Affiliations 

  • 1 Faculty of Medicine, Selayang Campus, Universiti Teknologi MARA (UiTM), 68100 Batu Caves, Selangor, Malaysia. Tel: +6012-6173021 Email: hazlynabaharuddin@yahoo.com
  • 2 Faculty of Medicine, Selayang Campus, Universiti Teknologi MARA (UiTM), 68100 Batu Caves, Selangor, Malaysia. Tel: +6012-6173021 Email: hazlynabaharuddin@yahoo.com
  • 3 Rheumatology Unit, Hospital Selayang, Kuala Lumpur, Malaysia

Abstract

Here we present a 24-year-old lady with systemic lupus erythematosus (SLE) whom we diagnosed with shrinking lung syndrome (SLS), a rare manifestation of SLE. The initial SLE manifestation was alopecia, thrombocytopenia, serositis and vasculitis.

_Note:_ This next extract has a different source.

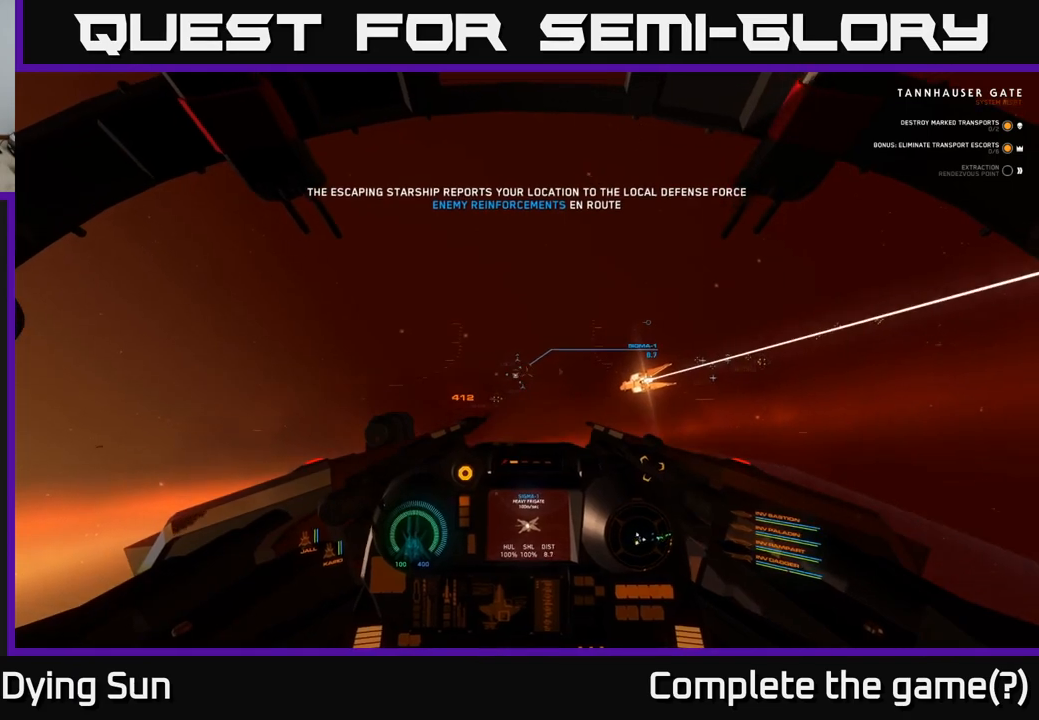
{"buttons": ["L2"], "left_stick": "center", "right_stick": "center", "events": [[233, "right_stick", "down"], [400, "right_stick", "center"]]}
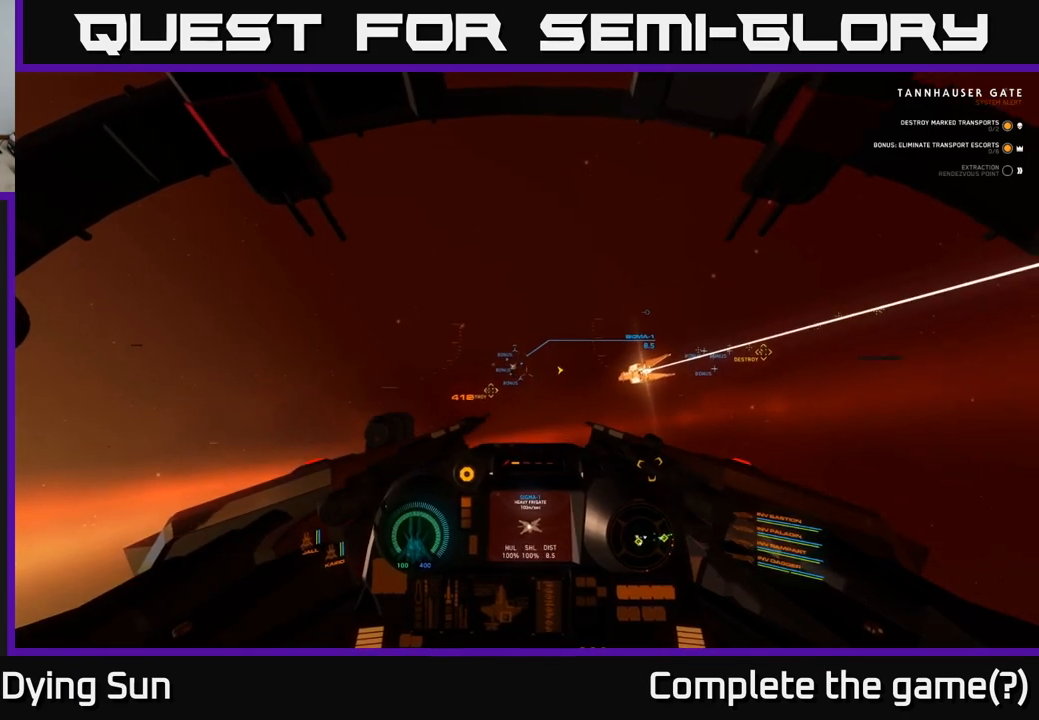
{"buttons": ["L2"], "left_stick": "center", "right_stick": "center", "events": [[100, "right_stick", "left"], [200, "right_stick", "center"]]}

Anti-nuclear antibody (ANA), anti-double stranded DNA (dsDNA) antibody, anti-ribonucleic (RNP) and anti-Ro antibody were positive. A year after diagnosis, she started to develop intermittent dyspnea and was hospitalised on three occasions. Lung examinations revealed reduced breath sounds at both bases and dullness at the right base. Multiple chest radiographs showed bilateral raised hemi-diaphragms. Other investigations including CT pulmonary angiogram, high resolution CT of the thorax, ventilation-perfusion scan and echocardiogram were not significant. On the third hospital admission, we noticed bilateral small lung volumes in the previous high resolution CT scan. Inspiratory and expiratory chest radiographs were performed and showed minimal change in lung volumes and a diagnosis of shrinking lung syndrome (SLS) was made. Her SLE remained active with lupus nephritis despite multiple immunosuppression and she passed away two years later due to sepsis with multi-organ failure.